Alıştırma yönergeleri:
1) Mahkeme kararına göre davacı, hangi sözleşmenin muvazaalı olduğunu ileri sürmüştür?
2) Mahkeme kararında "9. Hukuk Dairesi2024/9669" sözcüklerini içeren yerle açılıp "onanmasına karar verilmiştir." ile kapanan bölümü aynen yazın.

Kaynak metin:
* * * * * * * * *

Logo

9. Hukuk Dairesi2024/9669 E. 2024/14684 K.

Yapay Zeka Özeti

Uyuşmazlık: Davacının, davalı kurum ile çalıştığı şirket arasındaki hizmet alım sözleşmesinin muvazaalı olduğunu ileri sürerek, davalı kurumun işçisi olduğunun tespitini istediği davada hukuki yararın bulunup bulunmadığına ilişkin uyuşmazlık.

Gerekçe ve Sonuç: Davacının iş sözleşmesinin sona erdiği ve eda davası açma olanağı varken tespit davası açmasında hukuki yarar bulunmadığı gözetilerek, Bölge Adliye Mahkemesinin davanın reddine ilişkin kararının onanmasına karar verilmiştir.

Karar Metni

"İçtihat Metni"

MAHKEMESİ : Bursa Bölge Adliye Mahkemesi 9. Hukuk Dairesi

KARAR : İstinaf başvurusunun esastan reddi ile davanın usulden reddi

İLK DERECE MAHKEMESİ : ... 1. Asliye Hukuk (İş) Mahkemesi

Taraflar arasındaki tespit davasından dolayı yapılan yargılama sonunda İlk Derece Mahkemesince davanın reddine karar verilmiştir.

* * * * * * * * *

Verilen bilgiler:
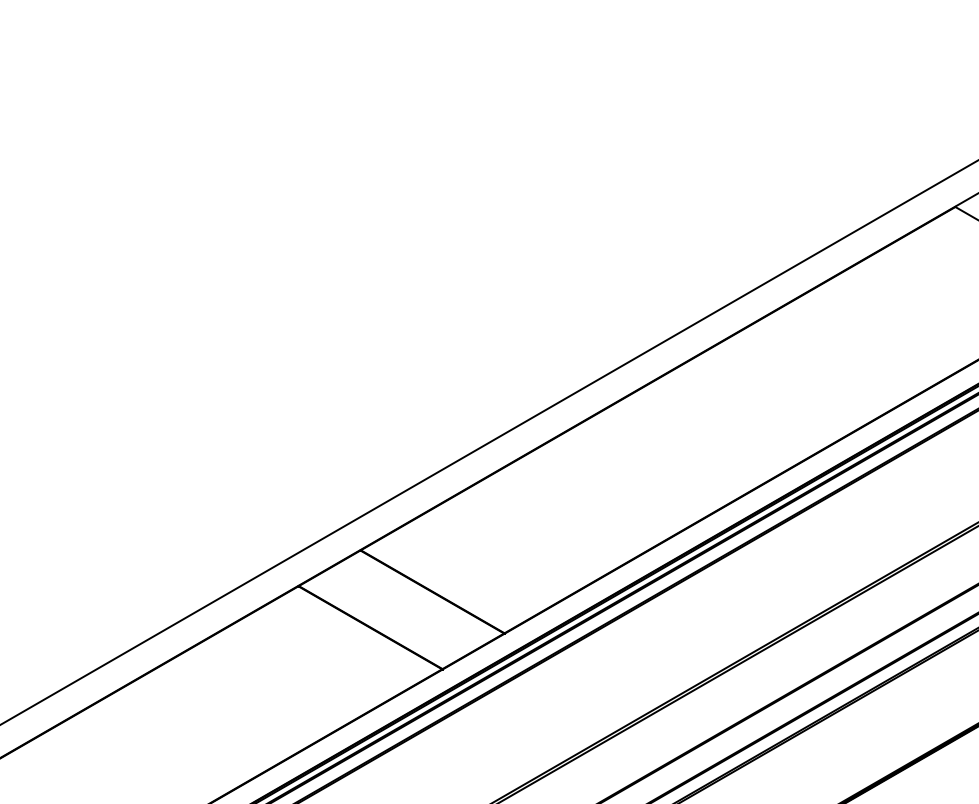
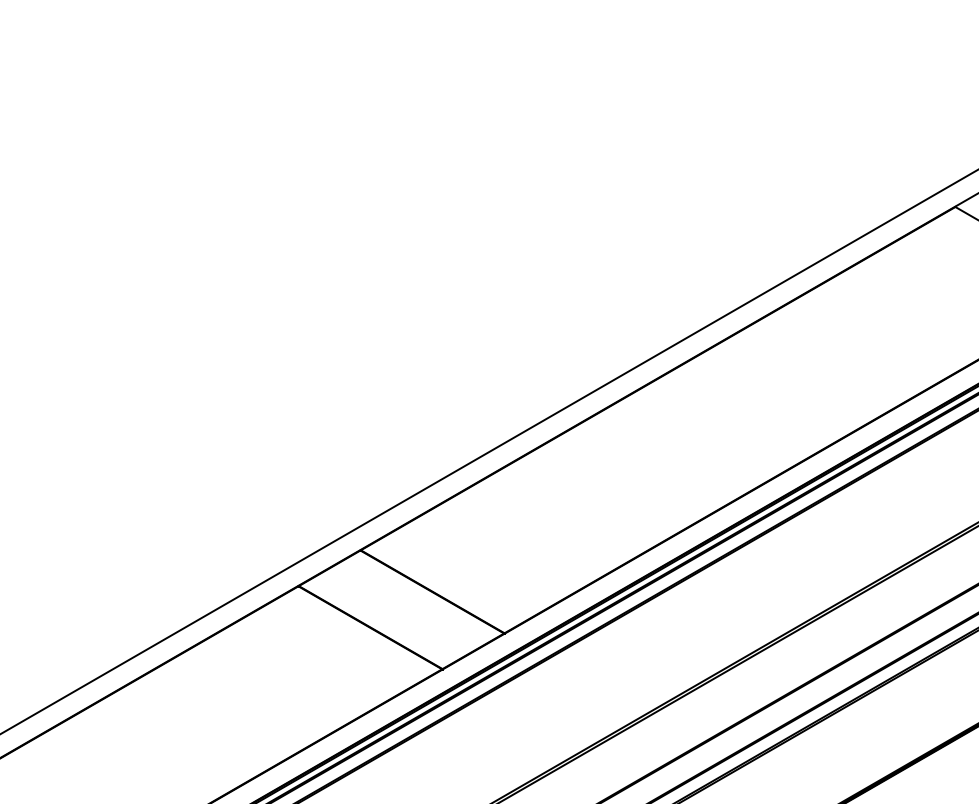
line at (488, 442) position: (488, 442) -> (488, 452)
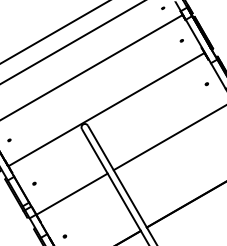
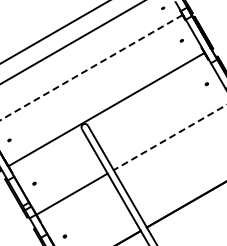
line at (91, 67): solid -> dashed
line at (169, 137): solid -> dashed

* * * * * * * * *

Görev yanıtları:
1) Davalı kurum ile çalıştığı şirket arasındaki hizmet alım sözleşmesinin.

2)
9. Hukuk Dairesi2024/9669 E. 2024/14684 K.

Yapay Zeka Özeti

Uyuşmazlık: Davacının, davalı kurum ile çalıştığı şirket arasındaki hizmet alım sözleşmesinin muvazaalı olduğunu ileri sürerek, davalı kurumun işçisi olduğunun tespitini istediği davada hukuki yararın bulunup bulunmadığına ilişkin uyuşmazlık.

Gerekçe ve Sonuç: Davacının iş sözleşmesinin sona erdiği ve eda davası açma olanağı varken tespit davası açmasında hukuki yarar bulunmadığı gözetilerek, Bölge Adliye Mahkemesinin davanın reddine ilişkin kararının onanmasına karar verilmiştir.